Terry: I can talk to anyone. I have relationships with quite a few of the owners because of being involved with NARI and being past president. I know a lot of the owners; I can call them any time. As far as calling the president of Home Depot or someone like that, I'm probably not going to get past John Gordon.

Jud: Your relationship has helped from the standpoint of being in a trade organization, which has helped you to a degree.

Terry: Yes, quite a bit. I've met a lot of people nationally through the Remodelers Advantage, and that's been great.

Jud: Pete, how about you?

Pete: My feeling is kind of like the military; start at the bottom and work your way up. I'm not afraid to go right to the owner if there's something that warrants that. My feeling is that if he's got the proper guys in place that can service us, then I'd rather have that relationship with the guy right out there on the front line. There have been times when the guy on the front line doesn't perform. Then it's time to take the next step. I have no problem in going ahead or on top of people. I'll be courteous: I've got the information from you; now who's in charge of you, I want to talk to the next guy. If there's a system like that, typically it's not an issue. But I have resolved things by going right to the top. Again, they don't want to hear someone barking at them!

Jud: I've often found that when you have to go up the food chain a little bit over someone that you're working with all the time, it's usually because they're not doing their job properly and the owner of the company or CEO often is interested in knowing that.

Pete: I'll explain that I'm a business owner myself, and if this guy was doing this at my business, I'd be concerned.

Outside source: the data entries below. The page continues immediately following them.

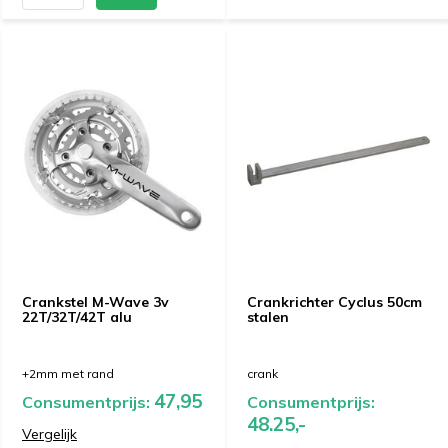
Crankstel M-Wave 3v
Crankrichter Cyclus 50cm
22T/32T/42T alu
stalen
+2mm met rand
crank
47,95
Consumentprijs:
Consumentprijs:
48.25,-
Vergelijk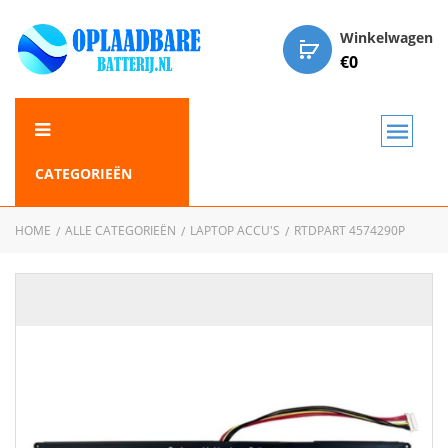
Winkelwagen
€
0
CATEGORIEËN
HOME
ALLE CATEGORIEËN
LAPTOP ACCU'S
RTDPART 4574290P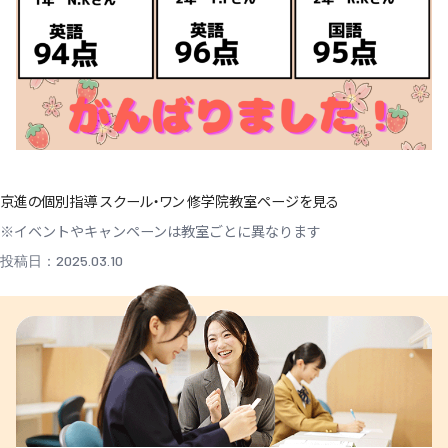
京進の個別指導 スクール・ワン 修学院教室ページを見る
※イベントやキャンペーンは教室ごとに異なります
投稿日：2025.03.10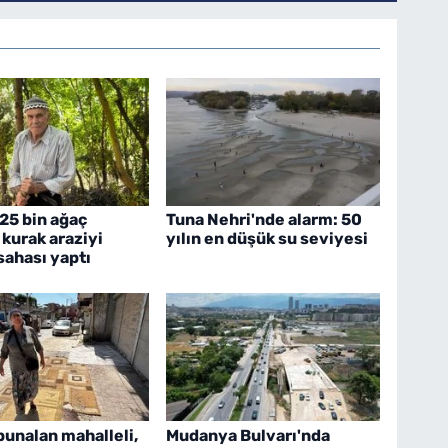
 25 bin ağaç
Tuna Nehri'nde alarm: 50
 kurak araziyi
yılın en düşük su seviyesi
sahası yaptı
unalan mahalleli,
Mudanya Bulvarı'nda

I'd be happy that someone would let me know what's going on. Business owners respect that. It's like you've said, they want to know what's going on out there.

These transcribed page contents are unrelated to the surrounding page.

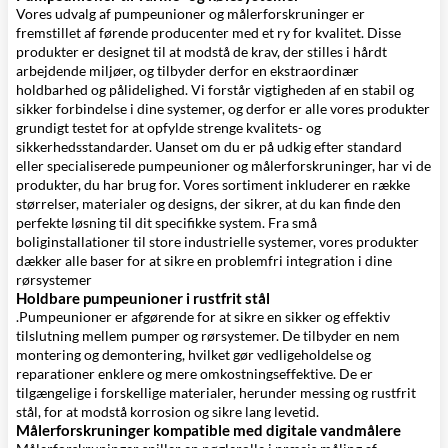
Vores udvalg af pumpeunioner og målerforskruninger er
fremstillet af førende producenter med et ry for kvalitet. Disse
produkter er designet til at modstå de krav, der stilles i hårdt
arbejdende miljøer, og tilbyder derfor en ekstraordinær
holdbarhed og pålidelighed. Vi forstår vigtigheden af en stabil og
sikker forbindelse i dine systemer, og derfor er alle vores produkter
grundigt testet for at opfylde strenge kvalitets- og
sikkerhedsstandarder. Uanset om du er på udkig efter standard
eller specialiserede pumpeunioner og målerforskruninger, har vi de
produkter, du har brug for. Vores sortiment inkluderer en række
størrelser, materialer og designs, der sikrer, at du kan finde den
perfekte løsning til dit specifikke system. Fra små
boliginstallationer til store industrielle systemer, vores produkter
dækker alle baser for at sikre en problemfri integration i dine
rørsystemer
Holdbare pumpeunioner i rustfrit stål
.Pumpeunioner er afgørende for at sikre en sikker og effektiv
tilslutning mellem pumper og rørsystemer. De tilbyder en nem
montering og demontering, hvilket gør vedligeholdelse og
reparationer enklere og mere omkostningseffektive. De er
tilgængelige i forskellige materialer, herunder messing og rustfrit
stål, for at modstå korrosion og sikre lang levetid.
Målerforskruninger kompatible med digitale vandmålere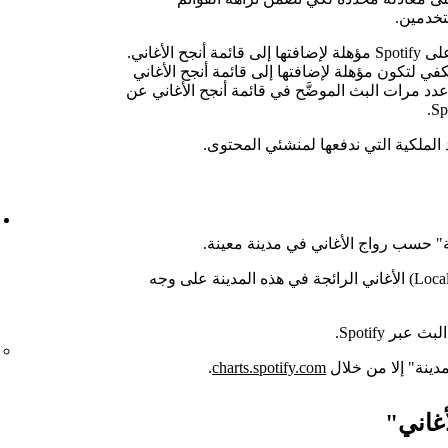
تخدمين.
توضح هذه المعادلة أنه ليست كل مرة بث على Spotify مؤهلة لإضافتها إلى قائمة أنجح الأغاني.
ي لتكون مؤهلة لإضافتها إلى قائمة أنجح الأغاني
عدد مرات البث الموضَّح في قائمة أنجح الأغاني عن
 الملكية التي ندفعها لمنشئي المحتوى.
ة" حسب رواج الأغاني في مدينة معينة.
تعرض قائمة "أنجح الأغاني المحلية" (Local Pulse) الأغاني الرائجة في هذه المدينة على وجه
ر Spotify.
مدينة" إلا من خلال
charts.spotify.com
.
غاني"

Jud: It was interesting that one of you used trade shows and for the other it's not your cup of tea. I've often found that when you go to the big trade shows, you get to talk to the horse's mouth. You don't go through the distributor, you're really talking to the manufacturer. You can get some information, which is often helpful, that sometimes the distributor has either forgotten or does not have. That's certainly why we had this program. To try to get both sides of the story. I think we've run through the questions, and we're about out of time. Pete, is there anything else you want to talk about regarding relationships you have or suggestions you might have to the readers out there?

Pete: I know my past clients are a lead base. We do a newsletter. In the newsletter, I try to aways bring in one of my trades and do a story about them. Again, it's building that relationship and making it stronger. This quarter, when we do our newsletter, it's going to be a story about my flooring guy — a one-man show and does great wood floors. I'm sure he doesn't have any kind of marketing program whatsoever. It's a nice way to get a little information about him out to 3,000 people. Again, it's building that relationship.

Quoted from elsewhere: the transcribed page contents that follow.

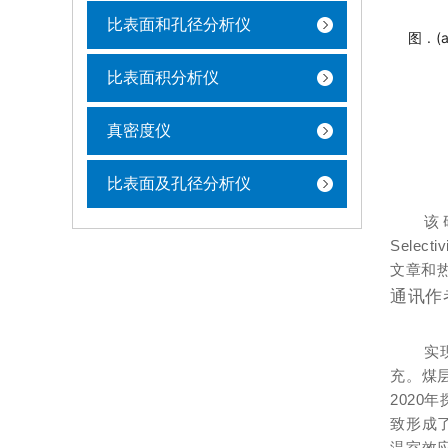
比表面和孔径分析仪
图 .
比表面积分析仪
真密度仪
比表面及孔径分析仪
该研
Selec
文章和
通讯作
实
充。煤
2020
致形成
温室效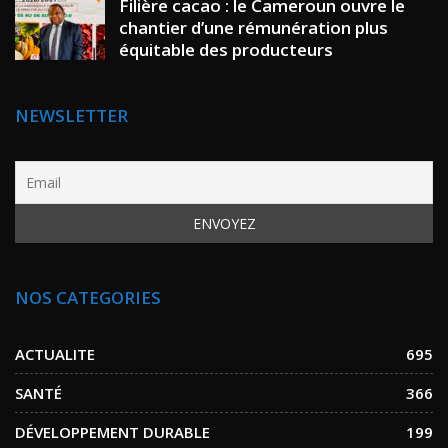
Filière cacao : le Cameroun ouvre le
chantier d’une rémunération plus
équitable des producteurs
NEWSLETTER
NOS CATEGORIES
ACTUALITE
695
SANTÉ
366
DÉVELOPPEMENT DURABLE
199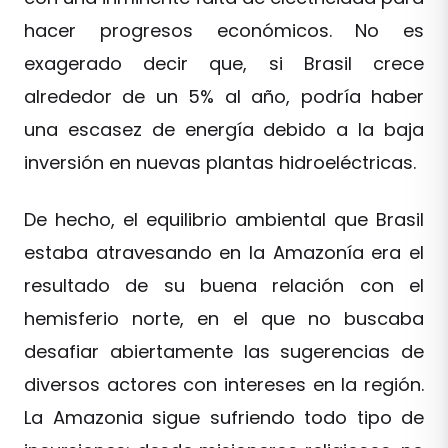
hacer progresos económicos. No es
exagerado decir que, si Brasil crece
alrededor de un 5% al año, podría haber
una escasez de energía debido a la baja
inversión en nuevas plantas hidroeléctricas.
De hecho, el equilibrio ambiental que Brasil
estaba atravesando en la Amazonía era el
resultado de su buena relación con el
hemisferio norte, en el que no buscaba
desafiar abiertamente las sugerencias de
diversos actores con intereses en la región.
La Amazonia sigue sufriendo todo tipo de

Jud: Terry, how about you?

Terry: On the trades and distributors that we have relationships with, we try to recommend them all the time to people. If someone would call up and ask who to talk to get this great piece of carpet for my basement, we recommend the people that we do business with. They're available to be sent out, e-mailed, and we do recommendations a lot, on smaller projects that might not fit us.

 

Terry Skilling, Owner and CEO
Rhino Builders

Located in Kansas City, Kan., Rhino Builders has been in business since 1996 and a full-service remodeler since 1999. The firm has four lead carpenters; a production manager; field superintendent; in-house designer with CAD and Chief Architect; an office manager; and a salesperson. Volume for this year will be about $2.1 million with a job size averaging $25,000.

www.rhinobuilders.com 



Pete Valentino, Owner Fisher Construction

Fisher Construction in Fairfield, Calif., is a design/build that does start-to-finish remodeling. The company has been in business since 1988, with Pete taking ownership in 2005. The firm has six employees: three in the field; a certified kitchen and bath interior designer; and an office manager. Volume is about $1.5–$1.6 million a year and will probably go up to $1.9 million this year.